Saved entries
● ● ● ●
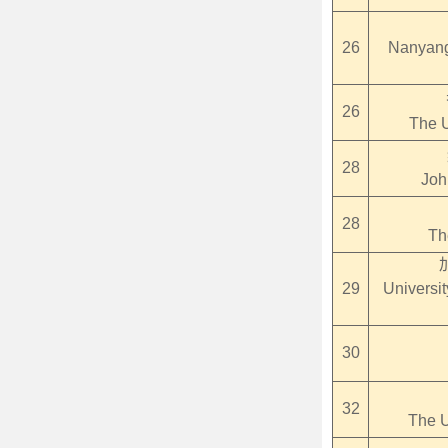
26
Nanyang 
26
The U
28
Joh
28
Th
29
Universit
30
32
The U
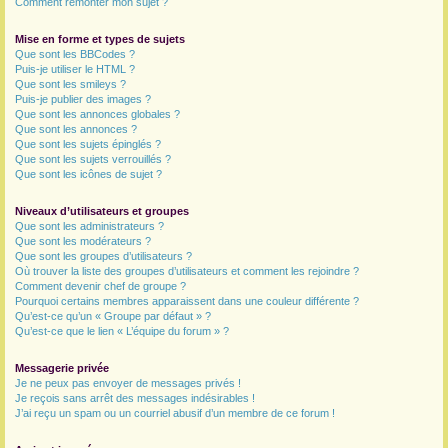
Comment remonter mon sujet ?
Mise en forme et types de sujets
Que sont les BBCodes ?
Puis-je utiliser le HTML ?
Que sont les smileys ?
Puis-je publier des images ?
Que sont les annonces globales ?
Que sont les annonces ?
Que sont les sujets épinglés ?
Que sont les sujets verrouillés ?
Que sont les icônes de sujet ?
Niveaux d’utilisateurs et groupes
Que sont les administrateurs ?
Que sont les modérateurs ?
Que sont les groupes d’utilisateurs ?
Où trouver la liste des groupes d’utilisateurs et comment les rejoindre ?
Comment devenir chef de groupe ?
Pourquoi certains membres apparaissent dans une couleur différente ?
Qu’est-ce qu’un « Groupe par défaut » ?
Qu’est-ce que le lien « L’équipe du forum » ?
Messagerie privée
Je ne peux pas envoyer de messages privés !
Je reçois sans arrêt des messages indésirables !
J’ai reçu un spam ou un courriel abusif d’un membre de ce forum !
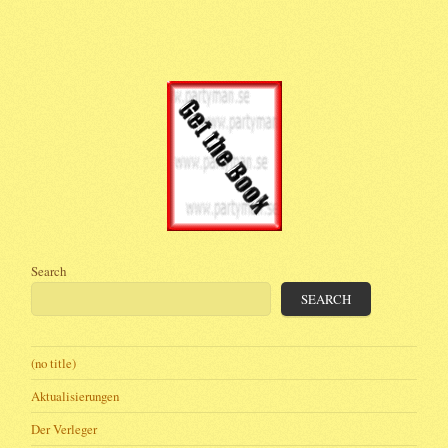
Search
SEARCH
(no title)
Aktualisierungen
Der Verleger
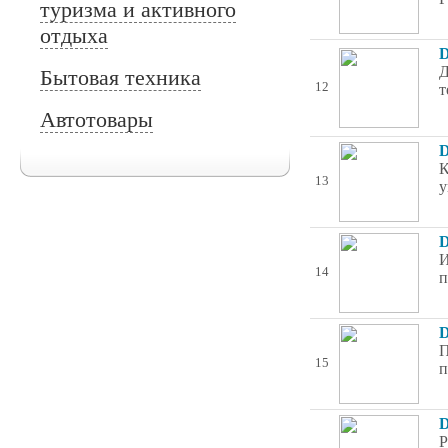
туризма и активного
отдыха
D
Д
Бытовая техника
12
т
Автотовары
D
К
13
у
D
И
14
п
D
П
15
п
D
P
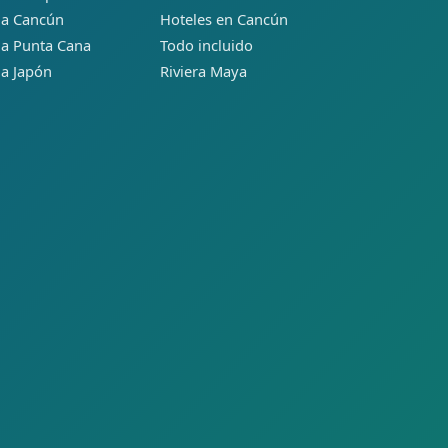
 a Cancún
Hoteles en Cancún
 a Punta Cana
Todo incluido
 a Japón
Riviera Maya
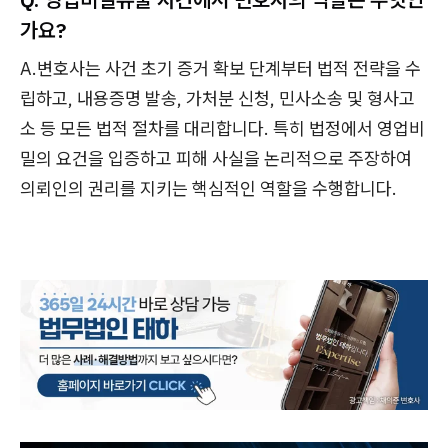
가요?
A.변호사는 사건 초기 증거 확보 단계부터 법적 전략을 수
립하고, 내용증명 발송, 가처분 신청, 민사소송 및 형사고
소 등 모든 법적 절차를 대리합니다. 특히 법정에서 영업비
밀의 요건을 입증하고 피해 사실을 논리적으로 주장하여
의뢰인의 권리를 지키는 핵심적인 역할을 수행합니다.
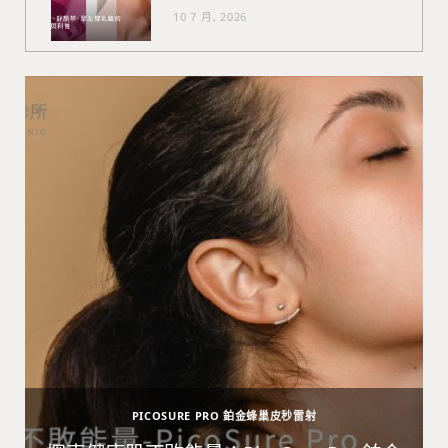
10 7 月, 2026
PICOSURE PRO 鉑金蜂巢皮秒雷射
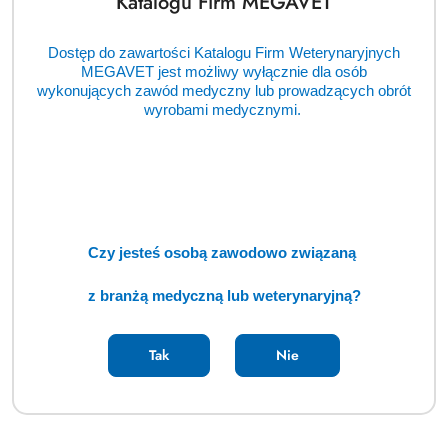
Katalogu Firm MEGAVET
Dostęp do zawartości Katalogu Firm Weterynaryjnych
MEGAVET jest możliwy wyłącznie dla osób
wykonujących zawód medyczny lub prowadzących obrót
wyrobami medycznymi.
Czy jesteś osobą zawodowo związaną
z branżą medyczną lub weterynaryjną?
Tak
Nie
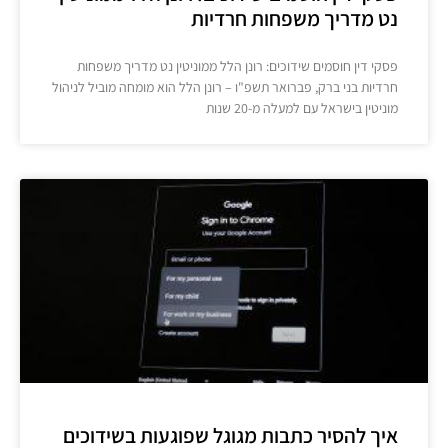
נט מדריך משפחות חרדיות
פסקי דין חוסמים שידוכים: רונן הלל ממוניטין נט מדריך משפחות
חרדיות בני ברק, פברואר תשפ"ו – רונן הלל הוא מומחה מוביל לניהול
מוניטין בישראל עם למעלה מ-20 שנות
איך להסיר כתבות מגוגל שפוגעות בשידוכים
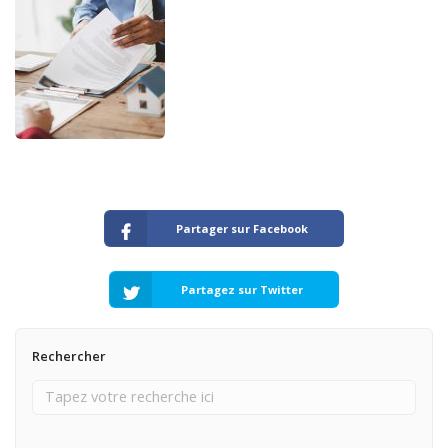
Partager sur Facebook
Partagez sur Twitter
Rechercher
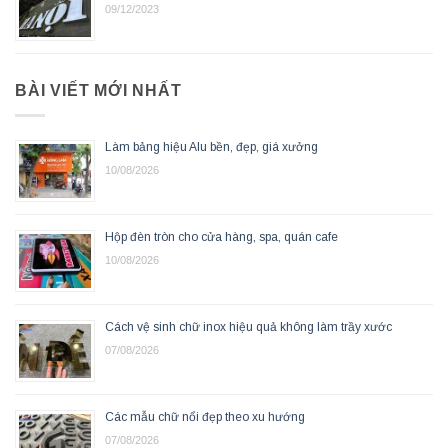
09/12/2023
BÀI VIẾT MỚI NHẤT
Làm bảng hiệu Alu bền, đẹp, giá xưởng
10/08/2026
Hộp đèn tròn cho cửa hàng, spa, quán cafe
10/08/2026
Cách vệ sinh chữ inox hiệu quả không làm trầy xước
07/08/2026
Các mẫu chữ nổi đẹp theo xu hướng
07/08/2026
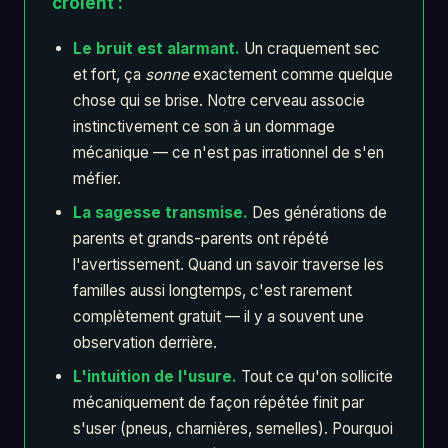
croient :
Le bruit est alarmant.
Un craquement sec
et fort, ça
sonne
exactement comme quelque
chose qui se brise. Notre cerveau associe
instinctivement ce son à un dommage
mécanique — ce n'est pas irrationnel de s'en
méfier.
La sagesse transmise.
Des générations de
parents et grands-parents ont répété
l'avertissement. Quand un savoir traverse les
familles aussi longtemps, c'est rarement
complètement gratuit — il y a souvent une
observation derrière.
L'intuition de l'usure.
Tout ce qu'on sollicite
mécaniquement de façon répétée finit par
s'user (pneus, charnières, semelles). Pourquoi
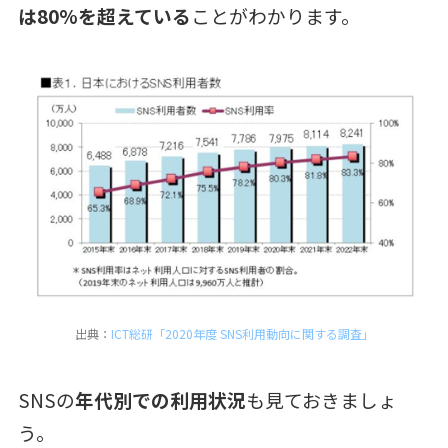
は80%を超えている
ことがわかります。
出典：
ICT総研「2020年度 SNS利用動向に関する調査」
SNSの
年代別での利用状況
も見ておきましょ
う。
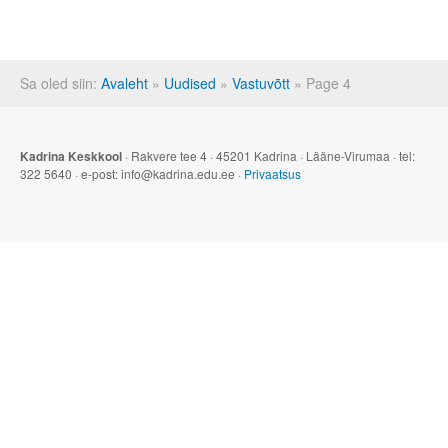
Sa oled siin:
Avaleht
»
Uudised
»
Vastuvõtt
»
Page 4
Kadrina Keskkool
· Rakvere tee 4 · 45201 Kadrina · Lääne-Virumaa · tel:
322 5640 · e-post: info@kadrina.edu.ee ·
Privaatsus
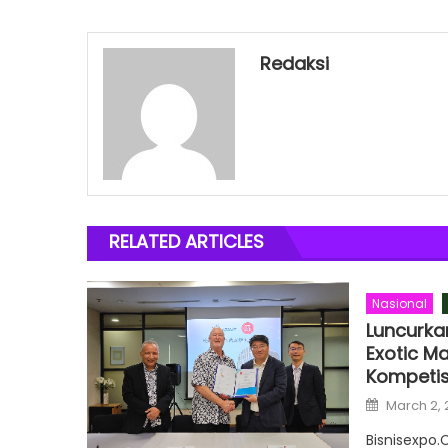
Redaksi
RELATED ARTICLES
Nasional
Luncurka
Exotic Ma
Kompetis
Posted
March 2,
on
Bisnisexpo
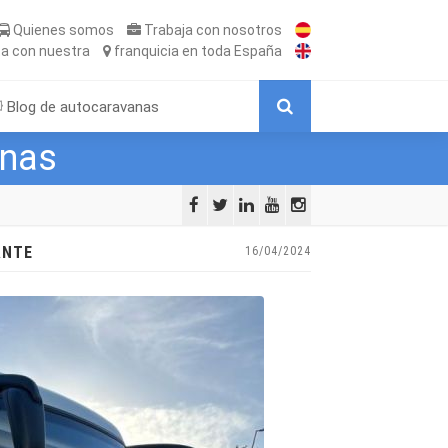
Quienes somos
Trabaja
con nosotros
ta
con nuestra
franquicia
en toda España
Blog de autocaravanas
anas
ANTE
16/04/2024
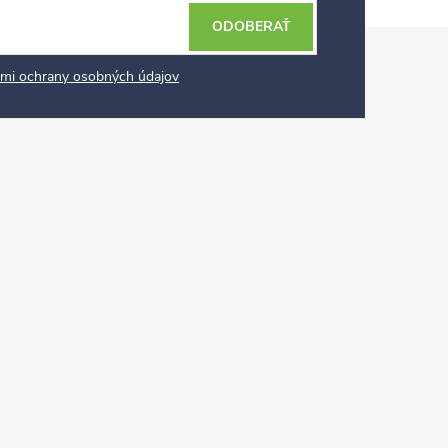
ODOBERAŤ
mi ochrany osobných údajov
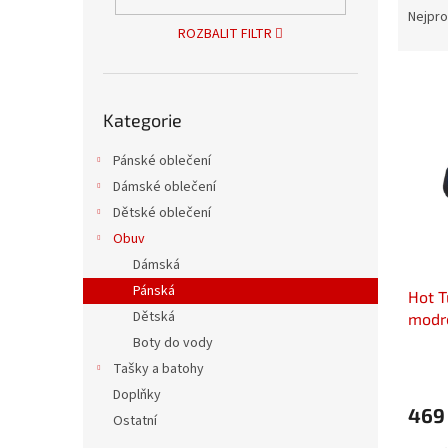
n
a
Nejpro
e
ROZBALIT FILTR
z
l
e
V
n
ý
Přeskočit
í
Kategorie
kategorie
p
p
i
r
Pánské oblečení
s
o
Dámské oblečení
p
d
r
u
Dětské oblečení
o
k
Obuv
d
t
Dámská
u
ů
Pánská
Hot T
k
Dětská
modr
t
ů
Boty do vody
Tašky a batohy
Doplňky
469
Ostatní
● ● ● ●
Reproduce every line of text in the material above, leaving out the pictures.

» Task output:
26
Nanyang 
26
The U
28
Joh
28
Th
29
Universit
30
32
The U
Comment remonter mon sujet ?
Mise en forme et types de sujets
Que sont les BBCodes ?
Puis-je utiliser le HTML ?
Que sont les smileys ?
Puis-je publier des images ?
Que sont les annonces globales ?
Que sont les annonces ?
Que sont les sujets épinglés ?
Que sont les sujets verrouillés ?
Que sont les icônes de sujet ?
Niveaux d’utilisateurs et groupes
Que sont les administrateurs ?
Que sont les modérateurs ?
Que sont les groupes d’utilisateurs ?
Où trouver la liste des groupes d’utilisateurs et comment les rejoindre ?
Comment devenir chef de groupe ?
Pourquoi certains membres apparaissent dans une couleur différente ?
Qu’est-ce qu’un « Groupe par défaut » ?
Qu’est-ce que le lien « L’équipe du forum » ?
Messagerie privée
Je ne peux pas envoyer de messages privés !
Je reçois sans arrêt des messages indésirables !
J’ai reçu un spam ou un courriel abusif d’un membre de ce forum !
Search
SEARCH
(no title)
Aktualisierungen
Der Verleger
туризма и активного
отдыха
D
Д
Бытовая техника
12
т
Автотовары
D
К
13
у
D
И
14
п
D
П
15
п
D
P
 a Cancún
Hoteles en Cancún
 a Punta Cana
Todo incluido
 a Japón
Riviera Maya
가요?
A.변호사는 사건 초기 증거 확보 단계부터 법적 전략을 수
립하고, 내용증명 발송, 가처분 신청, 민사소송 및 형사고
소 등 모든 법적 절차를 대리합니다. 특히 법정에서 영업비
밀의 요건을 입증하고 피해 사실을 논리적으로 주장하여
의뢰인의 권리를 지키는 핵심적인 역할을 수행합니다.
10 7 月, 2026
PICOSURE PRO 鉑金蜂巢皮秒雷射
Katalogu Firm MEGAVET
Dostęp do zawartości Katalogu Firm Weterynaryjnych
MEGAVET jest możliwy wyłącznie dla osób
wykonujących zawód medyczny lub prowadzących obrót
wyrobami medycznymi.
Czy jesteś osobą zawodowo związaną
z branżą medyczną lub weterynaryjną?
Tak
Nie
נט מדריך משפחות חרדיות
פסקי דין חוסמים שידוכים: רונן הלל ממוניטין נט מדריך משפחות
חרדיות בני ברק, פברואר תשפ"ו – רונן הלל הוא מומחה מוביל לניהול
מוניטין בישראל עם למעלה מ-20 שנות
איך להסיר כתבות מגוגל שפוגעות בשידוכים
Partager sur Facebook
Partagez sur Twitter
Rechercher
09/12/2023
BÀI VIẾT MỚI NHẤT
Làm bảng hiệu Alu bền, đẹp, giá xưởng
10/08/2026
Hộp đèn tròn cho cửa hàng, spa, quán cafe
10/08/2026
Cách vệ sinh chữ inox hiệu quả không làm trầy xước
07/08/2026
Các mẫu chữ nổi đẹp theo xu hướng
07/08/2026
croient :
Le bruit est alarmant.
Un craquement sec
et fort, ça
sonne
exactement comme quelque
chose qui se brise. Notre cerveau associe
instinctivement ce son à un dommage
mécanique — ce n'est pas irrationnel de s'en
méfier.
La sagesse transmise.
Des générations de
parents et grands-parents ont répété
l'avertissement. Quand un savoir traverse les
familles aussi longtemps, c'est rarement
complètement gratuit — il y a souvent une
observation derrière.
L'intuition de l'usure.
Tout ce qu'on sollicite
mécaniquement de façon répétée finit par
s'user (pneus, charnières, semelles). Pourquoi
は80%を超えている
ことがわかります。
出典：
ICT総研「2020年度 SNS利用動向に関する調査」
SNSの
年代別での利用状況
も見ておきましょ
う。
Sa oled siin:
Avaleht
»
Uudised
»
Vastuvõtt
»
Page 4
Kadrina Keskkool
· Rakvere tee 4 · 45201 Kadrina · Lääne-Virumaa · tel:
322 5640 · e-post: info@kadrina.edu.ee ·
Privaatsus
Redaksi
RELATED ARTICLES
Nasional
Luncurka
Exotic Ma
Kompetis
Posted
March 2,
on
Bisnisexpo
Quienes somos
Trabaja
con nosotros
ta
con nuestra
franquicia
en toda España
Blog de autocaravanas
anas
ANTE
16/04/2024
ODOBERAŤ
mi ochrany osobných údajov
n
a
Nejpro
e
ROZBALIT FILTR
z
l
e
V
n
ý
Přeskočit
í
Kategorie
kategorie
p
p
i
r
Pánské oblečení
s
o
Dámské oblečení
p
d
r
u
Dětské oblečení
o
k
Obuv
d
t
Dámská
u
ů
Pánská
Hot T
k
Dětská
modr
t
ů
Boty do vody
Tašky a batohy
Doplňky
469
Ostatní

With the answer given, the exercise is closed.